_Collected data_:
§ §
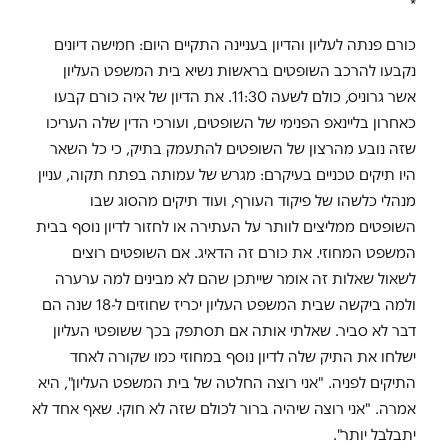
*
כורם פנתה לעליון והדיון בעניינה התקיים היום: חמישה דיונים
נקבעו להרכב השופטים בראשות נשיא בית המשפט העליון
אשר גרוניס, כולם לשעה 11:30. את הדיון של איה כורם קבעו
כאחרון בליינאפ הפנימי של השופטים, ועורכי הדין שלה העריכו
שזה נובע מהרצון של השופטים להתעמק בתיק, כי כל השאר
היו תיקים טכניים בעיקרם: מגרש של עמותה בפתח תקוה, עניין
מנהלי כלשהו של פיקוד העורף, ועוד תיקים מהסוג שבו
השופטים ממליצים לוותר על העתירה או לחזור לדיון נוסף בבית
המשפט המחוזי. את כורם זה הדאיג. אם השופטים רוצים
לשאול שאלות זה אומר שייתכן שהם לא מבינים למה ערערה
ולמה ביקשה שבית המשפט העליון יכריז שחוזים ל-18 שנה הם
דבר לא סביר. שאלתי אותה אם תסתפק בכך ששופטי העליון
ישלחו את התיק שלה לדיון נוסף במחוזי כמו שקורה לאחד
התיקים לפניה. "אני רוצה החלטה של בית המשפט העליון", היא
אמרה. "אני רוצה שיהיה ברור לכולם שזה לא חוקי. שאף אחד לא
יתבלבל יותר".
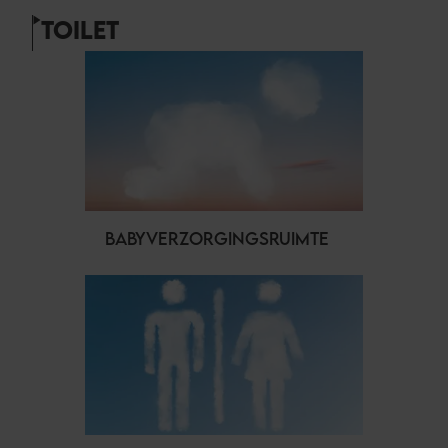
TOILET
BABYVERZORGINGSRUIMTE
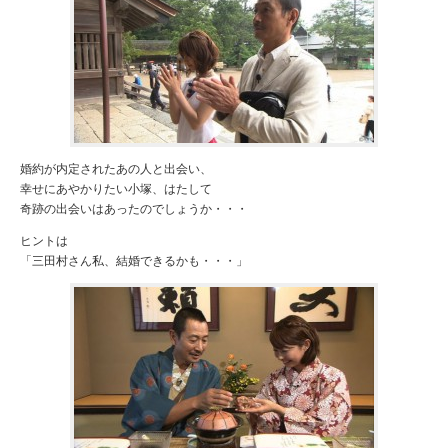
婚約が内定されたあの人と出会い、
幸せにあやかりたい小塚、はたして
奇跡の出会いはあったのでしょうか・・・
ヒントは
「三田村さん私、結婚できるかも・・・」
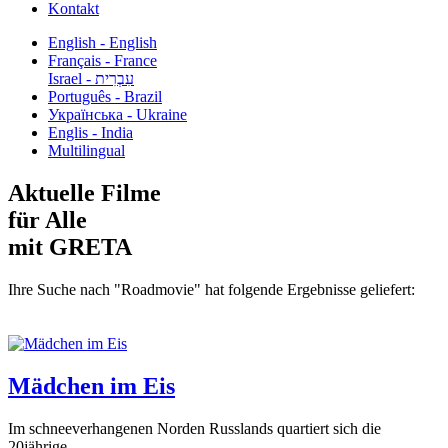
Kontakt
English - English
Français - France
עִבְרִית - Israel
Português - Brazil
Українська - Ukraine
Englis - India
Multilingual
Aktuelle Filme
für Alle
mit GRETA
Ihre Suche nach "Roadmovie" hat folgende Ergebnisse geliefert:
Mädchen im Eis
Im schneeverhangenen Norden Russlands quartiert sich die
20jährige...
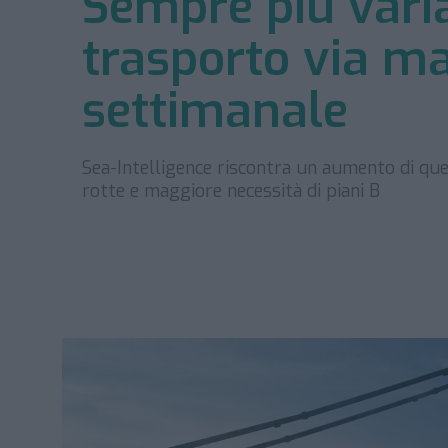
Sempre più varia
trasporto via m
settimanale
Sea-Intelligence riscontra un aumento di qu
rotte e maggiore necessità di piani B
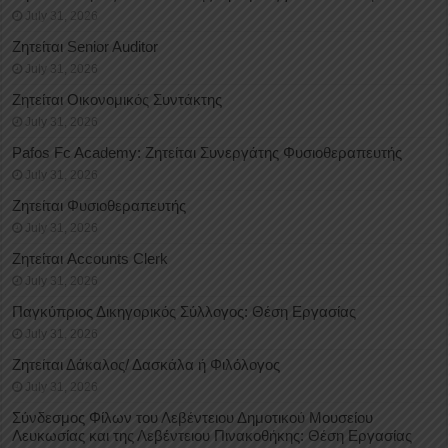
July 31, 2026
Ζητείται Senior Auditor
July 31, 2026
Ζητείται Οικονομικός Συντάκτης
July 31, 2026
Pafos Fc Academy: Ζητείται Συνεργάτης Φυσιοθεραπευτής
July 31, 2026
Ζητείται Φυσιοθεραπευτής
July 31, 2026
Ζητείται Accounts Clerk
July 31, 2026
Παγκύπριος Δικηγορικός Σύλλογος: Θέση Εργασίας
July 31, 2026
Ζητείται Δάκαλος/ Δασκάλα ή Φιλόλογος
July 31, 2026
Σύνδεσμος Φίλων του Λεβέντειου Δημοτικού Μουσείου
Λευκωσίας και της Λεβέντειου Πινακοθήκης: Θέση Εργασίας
§ §
_Brief_:
Identify each line of the records that contains the word "לדיון" and copy every such line in full. Treat the match as case-sensitive.

_Task result_:
השופטים ממליצים לוותר על העתירה או לחזור לדיון נוסף בבית
ישלחו את התיק שלה לדיון נוסף במחוזי כמו שקורה לאחד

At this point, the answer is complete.